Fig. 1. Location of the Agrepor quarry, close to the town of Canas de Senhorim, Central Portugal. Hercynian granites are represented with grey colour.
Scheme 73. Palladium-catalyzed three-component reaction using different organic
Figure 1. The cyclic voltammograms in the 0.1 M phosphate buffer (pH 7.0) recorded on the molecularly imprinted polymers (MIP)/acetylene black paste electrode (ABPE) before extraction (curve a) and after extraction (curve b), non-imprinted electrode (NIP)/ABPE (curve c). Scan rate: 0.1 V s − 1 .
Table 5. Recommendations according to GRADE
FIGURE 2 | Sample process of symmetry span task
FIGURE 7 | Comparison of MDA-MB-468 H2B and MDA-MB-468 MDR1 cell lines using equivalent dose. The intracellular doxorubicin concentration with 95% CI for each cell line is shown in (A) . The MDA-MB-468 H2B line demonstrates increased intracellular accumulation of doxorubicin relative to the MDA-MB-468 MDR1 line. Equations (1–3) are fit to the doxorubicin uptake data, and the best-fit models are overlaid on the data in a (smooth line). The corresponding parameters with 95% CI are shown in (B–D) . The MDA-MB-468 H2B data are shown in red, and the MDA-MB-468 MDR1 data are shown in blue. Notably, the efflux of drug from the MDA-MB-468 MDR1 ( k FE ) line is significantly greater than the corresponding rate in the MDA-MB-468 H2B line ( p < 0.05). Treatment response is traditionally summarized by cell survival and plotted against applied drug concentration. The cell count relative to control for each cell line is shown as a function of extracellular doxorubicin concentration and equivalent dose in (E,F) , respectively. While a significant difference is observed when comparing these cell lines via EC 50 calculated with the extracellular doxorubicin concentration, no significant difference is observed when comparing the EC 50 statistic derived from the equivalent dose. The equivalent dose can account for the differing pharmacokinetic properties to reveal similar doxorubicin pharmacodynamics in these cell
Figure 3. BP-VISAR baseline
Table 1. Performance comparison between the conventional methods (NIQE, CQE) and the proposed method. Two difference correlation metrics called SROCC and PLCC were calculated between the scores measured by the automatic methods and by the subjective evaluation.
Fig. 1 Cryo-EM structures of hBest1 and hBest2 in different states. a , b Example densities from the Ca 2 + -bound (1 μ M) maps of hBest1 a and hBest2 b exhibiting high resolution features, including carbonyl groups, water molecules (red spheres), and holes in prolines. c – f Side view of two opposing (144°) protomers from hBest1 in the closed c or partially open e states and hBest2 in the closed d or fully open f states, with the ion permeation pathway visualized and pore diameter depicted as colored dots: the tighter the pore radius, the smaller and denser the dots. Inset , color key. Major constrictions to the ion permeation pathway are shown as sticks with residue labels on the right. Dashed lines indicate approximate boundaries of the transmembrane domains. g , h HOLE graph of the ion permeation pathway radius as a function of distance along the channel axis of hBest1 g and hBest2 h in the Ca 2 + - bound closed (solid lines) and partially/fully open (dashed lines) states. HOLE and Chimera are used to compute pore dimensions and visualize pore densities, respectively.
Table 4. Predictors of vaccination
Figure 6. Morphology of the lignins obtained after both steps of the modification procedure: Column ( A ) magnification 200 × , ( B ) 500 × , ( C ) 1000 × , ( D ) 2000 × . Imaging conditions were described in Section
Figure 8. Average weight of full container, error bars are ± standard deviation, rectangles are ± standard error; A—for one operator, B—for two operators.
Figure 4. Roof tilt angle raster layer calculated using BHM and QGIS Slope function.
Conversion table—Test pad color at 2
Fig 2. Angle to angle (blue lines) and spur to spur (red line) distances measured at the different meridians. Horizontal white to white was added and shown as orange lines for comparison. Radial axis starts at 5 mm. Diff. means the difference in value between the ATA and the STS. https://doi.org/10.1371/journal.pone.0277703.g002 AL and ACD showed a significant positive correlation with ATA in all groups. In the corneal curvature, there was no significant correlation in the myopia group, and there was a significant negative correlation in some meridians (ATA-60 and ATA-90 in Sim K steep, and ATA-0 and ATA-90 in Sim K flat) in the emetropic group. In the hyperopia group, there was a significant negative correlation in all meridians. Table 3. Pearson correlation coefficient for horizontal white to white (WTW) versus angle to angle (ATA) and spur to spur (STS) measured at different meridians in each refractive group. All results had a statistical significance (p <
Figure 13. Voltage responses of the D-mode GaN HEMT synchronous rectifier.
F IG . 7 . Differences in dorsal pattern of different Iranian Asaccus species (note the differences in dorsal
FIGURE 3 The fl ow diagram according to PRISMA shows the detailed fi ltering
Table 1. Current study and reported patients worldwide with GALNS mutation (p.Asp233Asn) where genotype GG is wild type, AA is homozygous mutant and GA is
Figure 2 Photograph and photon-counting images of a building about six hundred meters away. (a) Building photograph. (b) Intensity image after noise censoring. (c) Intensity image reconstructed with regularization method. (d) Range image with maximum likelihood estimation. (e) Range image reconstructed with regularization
- - - - - - -
◆ PROBLEM REQUIREMENTS ◆
Reproduce every line from the entries that holds the word "after".

◆ EXERCISE RESULT ◆
Figure 1. The cyclic voltammograms in the 0.1 M phosphate buffer (pH 7.0) recorded on the molecularly imprinted polymers (MIP)/acetylene black paste electrode (ABPE) before extraction (curve a) and after extraction (curve b), non-imprinted electrode (NIP)/ABPE (curve c). Scan rate: 0.1 V s − 1 .
Figure 6. Morphology of the lignins obtained after both steps of the modification procedure: Column ( A ) magnification 200 × , ( B ) 500 × , ( C ) 1000 × , ( D ) 2000 × . Imaging conditions were described in Section
Figure 2 Photograph and photon-counting images of a building about six hundred meters away. (a) Building photograph. (b) Intensity image after noise censoring. (c) Intensity image reconstructed with regularization method. (d) Range image with maximum likelihood estimation. (e) Range image reconstructed with regularization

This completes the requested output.